Há concorrência na disputa pelo controle do Mundial de F1, com os grupos de TV Sky e Liberty também interessados em comprar as ações da categoria, segundo reportagem do ‘The Sunday Times’, em uma transação de R$ 22 bilhões. Na semana passada, surgiu a notícia de que o Catar e o dono do Miami Dolphins devem fazer uma proposta ao CVC

O Qatar Sports Investiments e o dono do Miami Dolphins, da NFL, não são os únicos interessados em assumir o controle do Mundial de F1. Reportagem publicada pela edição de domingo (28) do jornal ‘The Times’ revelou que os grupos de TV Sky e Liberty Global também avaliam uma proposta.
 
O valor da oferta, segundo o jornal, gira em torno de R$ 22,1 bilhões. Reuniões já vêm acontecendo entre eles e os atuais proprietários da categoria, o grupo de investimentos CVC.
 
Na última semana, estourou a notícia de que o QSI e Stephen Ross, por meio da RSE Ventures, devem fazer uma proposta de R$ 24 bilhões.
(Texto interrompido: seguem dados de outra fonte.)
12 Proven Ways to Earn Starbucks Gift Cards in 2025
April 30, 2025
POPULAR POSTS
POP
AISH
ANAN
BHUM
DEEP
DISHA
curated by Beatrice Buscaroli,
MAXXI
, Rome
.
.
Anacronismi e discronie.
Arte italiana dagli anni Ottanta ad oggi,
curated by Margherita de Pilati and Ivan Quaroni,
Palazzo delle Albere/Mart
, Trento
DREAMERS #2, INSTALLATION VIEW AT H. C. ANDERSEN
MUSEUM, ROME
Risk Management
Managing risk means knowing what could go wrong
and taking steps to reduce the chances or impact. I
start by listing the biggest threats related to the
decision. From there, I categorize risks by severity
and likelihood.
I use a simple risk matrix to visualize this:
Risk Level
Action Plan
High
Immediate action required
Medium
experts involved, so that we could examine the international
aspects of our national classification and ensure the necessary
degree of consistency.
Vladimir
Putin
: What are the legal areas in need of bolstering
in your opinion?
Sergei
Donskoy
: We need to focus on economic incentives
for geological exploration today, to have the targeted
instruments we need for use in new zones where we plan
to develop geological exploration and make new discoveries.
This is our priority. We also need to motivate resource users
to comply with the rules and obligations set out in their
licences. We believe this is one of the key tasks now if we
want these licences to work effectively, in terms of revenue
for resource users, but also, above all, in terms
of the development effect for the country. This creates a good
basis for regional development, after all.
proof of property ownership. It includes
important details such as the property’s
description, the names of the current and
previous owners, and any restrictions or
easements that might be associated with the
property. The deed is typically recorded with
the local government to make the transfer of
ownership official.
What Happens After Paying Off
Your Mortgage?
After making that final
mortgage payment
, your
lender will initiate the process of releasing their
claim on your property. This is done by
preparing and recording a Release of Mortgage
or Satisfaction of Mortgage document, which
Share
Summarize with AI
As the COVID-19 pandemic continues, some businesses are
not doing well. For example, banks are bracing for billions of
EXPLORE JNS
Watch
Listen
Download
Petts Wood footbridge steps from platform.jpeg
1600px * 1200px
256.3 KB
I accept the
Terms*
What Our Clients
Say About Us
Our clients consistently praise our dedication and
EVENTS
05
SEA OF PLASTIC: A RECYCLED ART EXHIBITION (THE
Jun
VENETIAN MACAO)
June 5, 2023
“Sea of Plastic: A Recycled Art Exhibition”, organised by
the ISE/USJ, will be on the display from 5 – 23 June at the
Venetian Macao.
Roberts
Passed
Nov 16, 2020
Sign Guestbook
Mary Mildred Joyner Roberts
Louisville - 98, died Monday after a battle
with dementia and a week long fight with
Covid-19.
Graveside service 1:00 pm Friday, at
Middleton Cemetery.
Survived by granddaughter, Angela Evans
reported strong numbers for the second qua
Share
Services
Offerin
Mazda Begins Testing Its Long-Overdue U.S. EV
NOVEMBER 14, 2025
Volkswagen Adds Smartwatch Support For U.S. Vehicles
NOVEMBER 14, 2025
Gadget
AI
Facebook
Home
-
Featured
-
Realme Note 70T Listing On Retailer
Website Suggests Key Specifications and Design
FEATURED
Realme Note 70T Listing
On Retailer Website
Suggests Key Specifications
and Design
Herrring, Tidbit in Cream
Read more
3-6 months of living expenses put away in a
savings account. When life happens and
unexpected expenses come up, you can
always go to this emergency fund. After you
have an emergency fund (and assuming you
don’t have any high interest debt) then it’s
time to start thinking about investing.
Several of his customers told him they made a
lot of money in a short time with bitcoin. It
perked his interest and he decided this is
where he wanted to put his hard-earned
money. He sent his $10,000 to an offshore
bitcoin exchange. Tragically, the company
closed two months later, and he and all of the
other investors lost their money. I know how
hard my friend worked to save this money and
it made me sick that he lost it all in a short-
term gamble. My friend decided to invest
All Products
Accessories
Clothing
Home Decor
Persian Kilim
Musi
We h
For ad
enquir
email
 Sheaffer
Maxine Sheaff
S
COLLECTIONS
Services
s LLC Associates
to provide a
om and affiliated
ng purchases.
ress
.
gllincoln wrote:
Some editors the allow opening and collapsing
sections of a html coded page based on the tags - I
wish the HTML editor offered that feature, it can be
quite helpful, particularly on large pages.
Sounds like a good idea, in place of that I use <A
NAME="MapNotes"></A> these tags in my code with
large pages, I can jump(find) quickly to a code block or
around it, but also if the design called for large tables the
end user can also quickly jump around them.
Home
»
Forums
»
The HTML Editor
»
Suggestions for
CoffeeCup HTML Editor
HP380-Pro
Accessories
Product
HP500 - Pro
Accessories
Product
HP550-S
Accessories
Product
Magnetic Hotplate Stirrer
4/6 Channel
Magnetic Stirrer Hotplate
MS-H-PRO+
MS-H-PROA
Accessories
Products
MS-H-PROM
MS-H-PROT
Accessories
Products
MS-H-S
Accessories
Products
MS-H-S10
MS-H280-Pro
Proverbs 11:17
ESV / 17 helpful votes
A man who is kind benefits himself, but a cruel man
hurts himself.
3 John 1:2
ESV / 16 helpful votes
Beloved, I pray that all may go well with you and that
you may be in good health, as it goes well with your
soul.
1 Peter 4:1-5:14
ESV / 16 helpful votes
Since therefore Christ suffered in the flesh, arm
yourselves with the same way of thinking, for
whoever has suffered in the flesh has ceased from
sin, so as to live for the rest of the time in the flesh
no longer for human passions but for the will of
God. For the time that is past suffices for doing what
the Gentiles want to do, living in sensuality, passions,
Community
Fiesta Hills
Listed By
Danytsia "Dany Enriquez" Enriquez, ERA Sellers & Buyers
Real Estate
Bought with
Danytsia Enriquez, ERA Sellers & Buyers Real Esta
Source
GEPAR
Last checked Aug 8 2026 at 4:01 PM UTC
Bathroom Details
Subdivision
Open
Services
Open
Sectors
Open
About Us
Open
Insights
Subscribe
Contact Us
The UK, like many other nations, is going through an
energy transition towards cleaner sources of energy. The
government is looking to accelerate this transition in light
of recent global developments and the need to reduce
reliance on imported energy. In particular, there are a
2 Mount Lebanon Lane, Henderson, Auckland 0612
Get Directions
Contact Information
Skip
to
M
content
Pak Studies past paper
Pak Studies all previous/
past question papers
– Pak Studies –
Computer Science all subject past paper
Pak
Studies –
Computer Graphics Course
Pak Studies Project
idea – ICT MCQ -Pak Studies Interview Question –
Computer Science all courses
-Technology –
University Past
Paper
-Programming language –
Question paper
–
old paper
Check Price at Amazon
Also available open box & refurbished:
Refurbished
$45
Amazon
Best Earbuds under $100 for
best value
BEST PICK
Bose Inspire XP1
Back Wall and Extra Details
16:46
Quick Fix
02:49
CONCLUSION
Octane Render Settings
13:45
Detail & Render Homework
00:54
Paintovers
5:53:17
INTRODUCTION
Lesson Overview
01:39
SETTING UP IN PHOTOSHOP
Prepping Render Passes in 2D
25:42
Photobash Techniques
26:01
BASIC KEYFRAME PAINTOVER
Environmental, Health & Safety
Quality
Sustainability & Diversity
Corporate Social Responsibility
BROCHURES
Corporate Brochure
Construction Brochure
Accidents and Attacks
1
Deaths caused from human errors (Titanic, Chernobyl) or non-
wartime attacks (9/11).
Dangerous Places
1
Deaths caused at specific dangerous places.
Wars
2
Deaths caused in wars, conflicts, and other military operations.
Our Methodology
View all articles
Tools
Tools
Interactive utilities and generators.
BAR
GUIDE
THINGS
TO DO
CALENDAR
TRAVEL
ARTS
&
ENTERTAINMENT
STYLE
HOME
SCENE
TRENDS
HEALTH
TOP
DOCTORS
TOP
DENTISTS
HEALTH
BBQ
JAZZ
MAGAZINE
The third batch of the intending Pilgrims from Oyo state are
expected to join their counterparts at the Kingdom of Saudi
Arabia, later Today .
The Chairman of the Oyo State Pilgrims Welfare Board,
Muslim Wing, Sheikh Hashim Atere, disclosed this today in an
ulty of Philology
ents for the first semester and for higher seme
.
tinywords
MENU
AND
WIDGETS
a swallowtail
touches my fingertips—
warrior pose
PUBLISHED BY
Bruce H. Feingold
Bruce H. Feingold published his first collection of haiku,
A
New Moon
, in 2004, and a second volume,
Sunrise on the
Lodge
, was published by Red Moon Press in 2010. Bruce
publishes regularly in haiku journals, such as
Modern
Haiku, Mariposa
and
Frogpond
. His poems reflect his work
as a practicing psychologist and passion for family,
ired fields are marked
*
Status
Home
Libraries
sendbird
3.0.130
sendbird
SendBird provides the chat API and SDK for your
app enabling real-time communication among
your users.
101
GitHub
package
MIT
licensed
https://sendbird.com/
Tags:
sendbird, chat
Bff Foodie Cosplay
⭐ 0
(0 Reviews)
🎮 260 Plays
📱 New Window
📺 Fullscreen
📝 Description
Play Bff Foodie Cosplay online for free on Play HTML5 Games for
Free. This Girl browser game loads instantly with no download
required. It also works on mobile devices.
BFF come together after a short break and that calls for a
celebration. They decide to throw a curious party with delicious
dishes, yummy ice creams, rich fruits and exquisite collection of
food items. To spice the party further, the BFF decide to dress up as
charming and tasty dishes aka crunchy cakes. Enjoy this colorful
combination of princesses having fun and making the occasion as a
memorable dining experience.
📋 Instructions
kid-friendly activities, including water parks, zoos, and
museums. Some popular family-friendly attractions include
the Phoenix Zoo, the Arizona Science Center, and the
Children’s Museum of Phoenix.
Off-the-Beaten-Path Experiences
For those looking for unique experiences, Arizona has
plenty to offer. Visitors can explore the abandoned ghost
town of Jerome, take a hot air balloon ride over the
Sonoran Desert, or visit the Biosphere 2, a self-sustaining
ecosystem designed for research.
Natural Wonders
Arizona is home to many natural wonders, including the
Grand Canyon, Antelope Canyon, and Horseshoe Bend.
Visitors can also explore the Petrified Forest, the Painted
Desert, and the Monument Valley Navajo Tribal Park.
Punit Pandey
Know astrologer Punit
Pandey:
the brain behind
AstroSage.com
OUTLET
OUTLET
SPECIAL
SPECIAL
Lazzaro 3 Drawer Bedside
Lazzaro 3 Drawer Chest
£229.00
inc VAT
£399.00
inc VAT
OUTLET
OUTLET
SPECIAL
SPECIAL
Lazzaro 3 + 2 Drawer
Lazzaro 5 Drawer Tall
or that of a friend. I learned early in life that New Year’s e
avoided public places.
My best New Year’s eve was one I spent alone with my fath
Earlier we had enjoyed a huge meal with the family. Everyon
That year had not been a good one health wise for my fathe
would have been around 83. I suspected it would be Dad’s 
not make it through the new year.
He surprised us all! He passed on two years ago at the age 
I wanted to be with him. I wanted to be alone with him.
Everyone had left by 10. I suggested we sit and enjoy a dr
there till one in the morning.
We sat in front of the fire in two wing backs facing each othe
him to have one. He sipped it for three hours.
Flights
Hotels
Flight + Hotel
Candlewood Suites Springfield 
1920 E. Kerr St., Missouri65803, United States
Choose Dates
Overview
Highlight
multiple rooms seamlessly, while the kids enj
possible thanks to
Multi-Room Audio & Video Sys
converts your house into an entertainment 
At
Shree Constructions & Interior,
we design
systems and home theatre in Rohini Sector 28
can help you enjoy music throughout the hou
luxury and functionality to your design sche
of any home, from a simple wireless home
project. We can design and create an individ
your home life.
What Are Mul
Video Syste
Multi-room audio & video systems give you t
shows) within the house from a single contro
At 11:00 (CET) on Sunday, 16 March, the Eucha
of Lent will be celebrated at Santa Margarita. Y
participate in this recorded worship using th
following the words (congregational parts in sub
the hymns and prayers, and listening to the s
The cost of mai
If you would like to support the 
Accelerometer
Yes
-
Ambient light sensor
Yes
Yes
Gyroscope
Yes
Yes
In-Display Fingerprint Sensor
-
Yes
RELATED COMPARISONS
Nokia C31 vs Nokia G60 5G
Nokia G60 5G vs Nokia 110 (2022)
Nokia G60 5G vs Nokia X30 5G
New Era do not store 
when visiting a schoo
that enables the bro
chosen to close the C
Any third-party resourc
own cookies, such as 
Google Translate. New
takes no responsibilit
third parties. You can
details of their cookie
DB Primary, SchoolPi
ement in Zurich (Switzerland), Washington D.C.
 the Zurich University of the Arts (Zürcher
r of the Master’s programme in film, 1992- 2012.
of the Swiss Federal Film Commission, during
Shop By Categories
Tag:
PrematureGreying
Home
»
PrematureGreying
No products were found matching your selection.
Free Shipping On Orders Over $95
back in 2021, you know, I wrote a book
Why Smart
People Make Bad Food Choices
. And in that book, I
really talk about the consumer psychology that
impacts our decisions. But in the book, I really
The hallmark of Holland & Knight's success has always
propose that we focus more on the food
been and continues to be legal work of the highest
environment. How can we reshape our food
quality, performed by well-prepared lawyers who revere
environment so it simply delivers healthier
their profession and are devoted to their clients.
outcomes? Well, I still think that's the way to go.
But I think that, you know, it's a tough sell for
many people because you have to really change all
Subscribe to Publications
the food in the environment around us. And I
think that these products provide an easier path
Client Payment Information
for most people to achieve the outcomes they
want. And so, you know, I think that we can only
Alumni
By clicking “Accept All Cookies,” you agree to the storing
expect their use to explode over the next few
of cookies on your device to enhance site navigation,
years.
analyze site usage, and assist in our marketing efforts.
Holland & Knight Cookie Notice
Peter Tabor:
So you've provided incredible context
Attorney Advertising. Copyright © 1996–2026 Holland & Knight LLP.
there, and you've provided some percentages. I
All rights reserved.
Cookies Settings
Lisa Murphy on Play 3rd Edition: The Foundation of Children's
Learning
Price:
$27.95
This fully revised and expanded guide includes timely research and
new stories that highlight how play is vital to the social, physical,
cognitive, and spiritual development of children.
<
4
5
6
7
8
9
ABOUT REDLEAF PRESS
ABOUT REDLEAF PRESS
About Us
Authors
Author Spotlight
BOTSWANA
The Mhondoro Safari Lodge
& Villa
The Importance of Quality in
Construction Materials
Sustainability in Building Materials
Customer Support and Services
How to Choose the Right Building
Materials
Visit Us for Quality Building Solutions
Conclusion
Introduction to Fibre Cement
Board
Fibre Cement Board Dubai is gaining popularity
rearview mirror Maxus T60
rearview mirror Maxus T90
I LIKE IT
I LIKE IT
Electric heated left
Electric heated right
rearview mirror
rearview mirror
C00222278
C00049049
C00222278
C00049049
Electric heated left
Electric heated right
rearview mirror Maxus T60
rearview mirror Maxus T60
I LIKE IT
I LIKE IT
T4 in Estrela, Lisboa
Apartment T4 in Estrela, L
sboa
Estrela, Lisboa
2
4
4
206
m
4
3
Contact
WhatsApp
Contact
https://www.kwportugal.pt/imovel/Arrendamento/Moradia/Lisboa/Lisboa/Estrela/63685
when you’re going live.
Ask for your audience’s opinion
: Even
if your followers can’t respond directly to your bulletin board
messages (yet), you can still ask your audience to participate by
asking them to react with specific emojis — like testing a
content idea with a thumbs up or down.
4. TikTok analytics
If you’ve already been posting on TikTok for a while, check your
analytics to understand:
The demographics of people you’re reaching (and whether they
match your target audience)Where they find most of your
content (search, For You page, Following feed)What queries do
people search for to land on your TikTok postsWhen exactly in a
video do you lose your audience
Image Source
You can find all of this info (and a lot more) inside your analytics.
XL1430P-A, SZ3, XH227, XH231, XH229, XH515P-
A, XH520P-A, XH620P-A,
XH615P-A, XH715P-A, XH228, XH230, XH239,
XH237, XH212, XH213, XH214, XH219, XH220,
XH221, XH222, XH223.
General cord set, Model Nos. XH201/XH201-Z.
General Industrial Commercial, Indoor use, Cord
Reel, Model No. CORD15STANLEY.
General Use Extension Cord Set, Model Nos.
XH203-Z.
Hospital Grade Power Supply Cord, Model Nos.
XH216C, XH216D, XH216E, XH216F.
Bernie Ecclestone deve continuar no comando da F1 mesmo com a venda das ações (Foto: AP)
Há dez anos, o CVC fez um investimento de cerca de R$ 6 bilhões para entrar no negócio. Os antigos donos eram os bancos JP Morgan, Lehman Brothers e Bayerische Landesbank.
 
Não é a primeira vez que a Liberty, do magnata norte-americano John Malone, é ligada à tomada de controle da F1. Isso havia acontecido também no ano passado, com uma proposta em conjunto com a Discovery Communications.
 
A Liberty é uma operadora de TV fechada com capital de R$ 56 bilhões, com atividades em 12 países na Europa e dois na América: Porto Rico e Chile.
 
Já a Sky tem se envolvido cada vez mais com a F1 nos últimos anos. A emissora criou no Reino Unido, na Itália e na Alemanha canais exclusivos para a cobertura do Mundial, no sistema de pay-per-view, transmitindo todas as etapas do campeonato.